Let $G$ a topological group, $(X,\mathcal{B})$ a measurable space, and $G \curvearrowright X$ a measurable action, that is, the map $G \times B \rightarrow B$ is measurable, when $G \times X$ is endowed with the product $\sigma$-algebra of the Borel sets on $G$ and $\mathcal{B}$.
Let $K$ be a compact subset of $G$ and $B \in \mathcal{B}$.
- Is it true that $KB \in \mathcal{B}$?
- Can you provide sufficient topological conditions on $G$, or conditions on the $\sigma$-algebra $\mathcal{B}$, such that the statement is true?
Thoughts: When trying to produce counterexamples, like in the following attempt, the assumption of measurability of the action looks difficult to prove or disprove.

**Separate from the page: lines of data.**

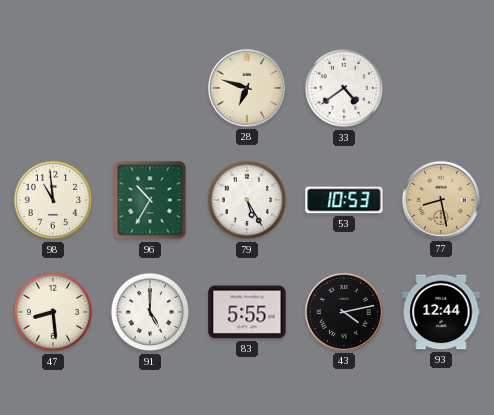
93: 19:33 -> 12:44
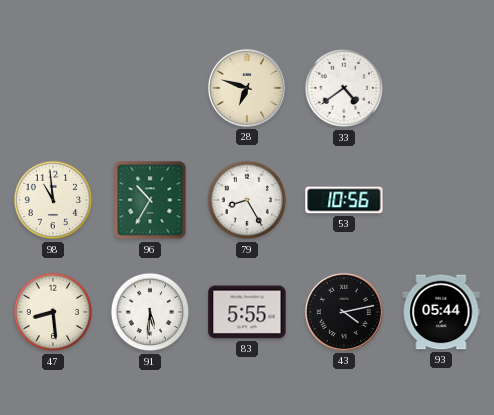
79: 5:25 -> 8:25
53: 10:53 -> 10:56
77: 8:28 -> none
91: 5:00 -> 5:31
93: 12:44 -> 05:44
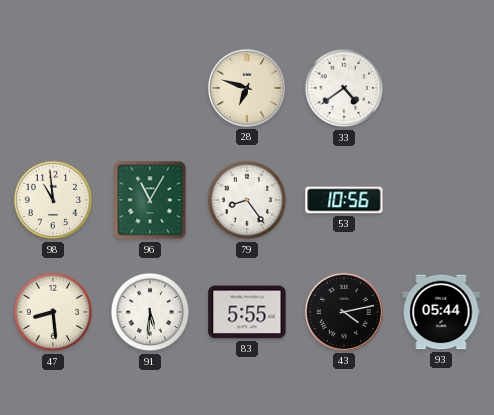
96: 10:35 -> 11:05
79: 8:25 -> 8:24
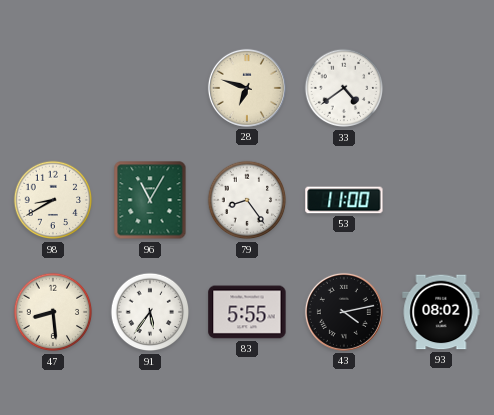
98: 10:59 -> 8:40
53: 10:56 -> 11:00
91: 5:31 -> 5:36
93: 05:44 -> 08:02
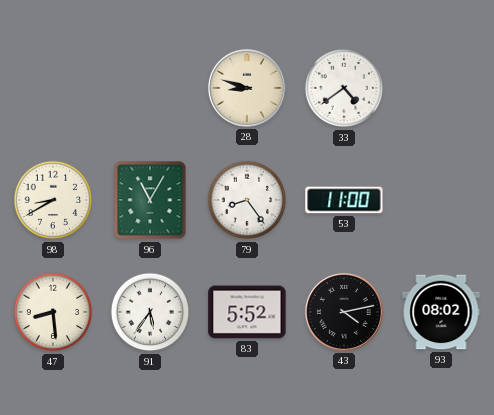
28: 6:48 -> 8:48
83: 5:55 -> 5:52
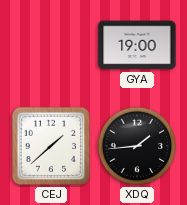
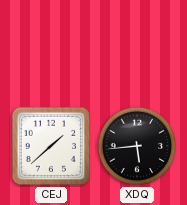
GYA: 19:00 -> none
XDQ: 1:44 -> 5:44
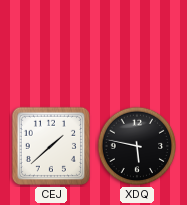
XDQ: 5:44 -> 5:47
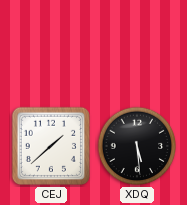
XDQ: 5:47 -> 5:29
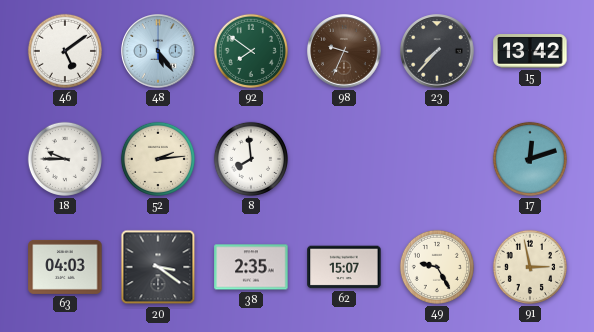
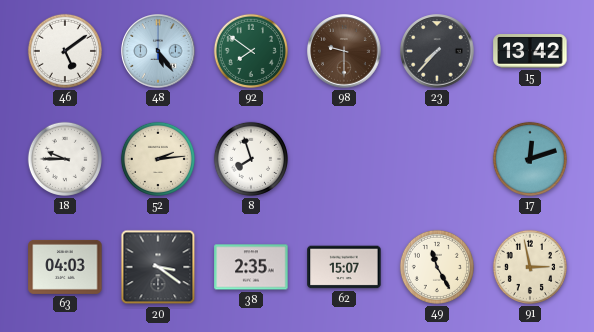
98: 9:34 -> 9:30
8: 7:59 -> 7:57
49: 9:25 -> 11:25
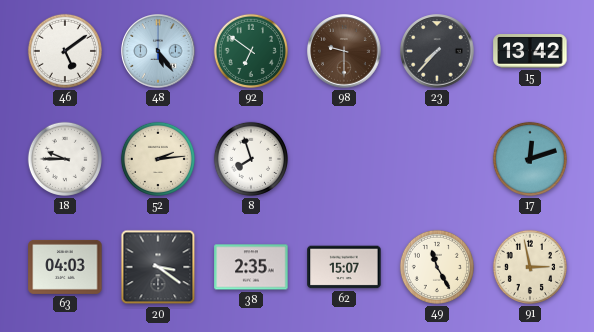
92: 7:51 -> 6:51
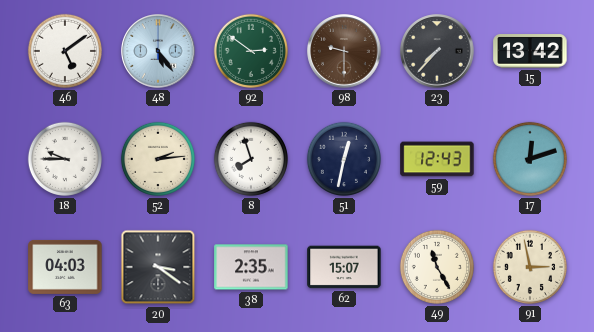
92: 6:51 -> 2:51
51: none -> 12:32
59: none -> 12:43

Attempt 1: If $G=X=\mathbb{R}$, if $G$ is endowed with the usual topology, if $G$ acts on $X$ by translations, if $\mathcal{B}$ is the $\sigma$-algebra of subsets of $X$ that are either countable or of countable complement, $B := \{0\}$ and $K := [0,1]$, then $KB \not \in \mathcal{B}$. However, I don't think the action is measurable: if $a \in X$, $\{(g,x) \ \vert \ g\cdot x = a\} = \{(x,y) \ \vert \ x+y = a\}$ and I don't believe that a line of slope $-1$ can be in the product $\sigma$-algebra.

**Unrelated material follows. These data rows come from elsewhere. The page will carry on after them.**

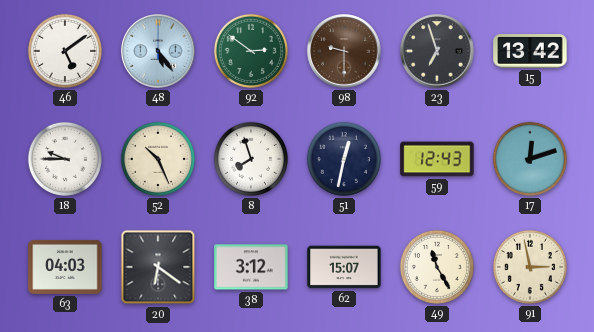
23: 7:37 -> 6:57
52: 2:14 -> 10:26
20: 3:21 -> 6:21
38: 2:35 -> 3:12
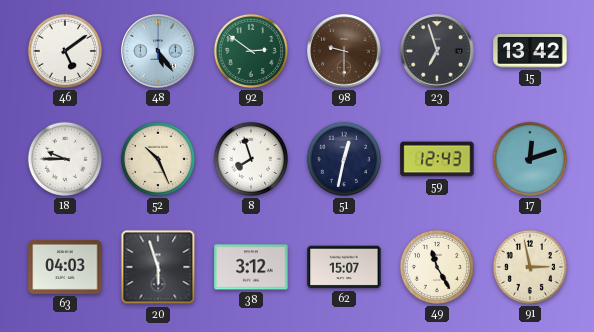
20: 6:21 -> 5:57
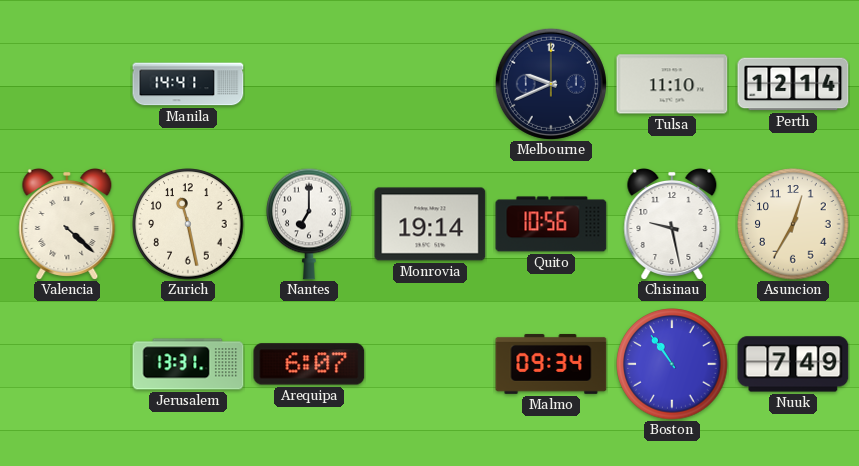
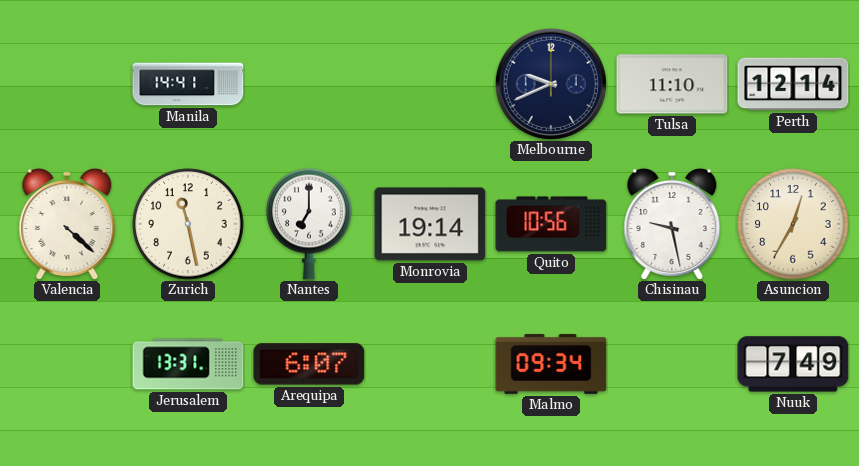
Boston: 10:54 -> none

Attempt 2: If $X$ is a topological space and $\mathcal{B}$ is the Borel $\sigma$-algebra, and if both $K$ and $B$ are compact, then $KB$ is a Borel set. We can form the set $\{A \in \mathcal{B} \ \vert \ KB \in \mathcal{B}\}$ and we know that it contains all the compacts subsets of $X$. It is closed under taking countable unions, but probably not under taking complements.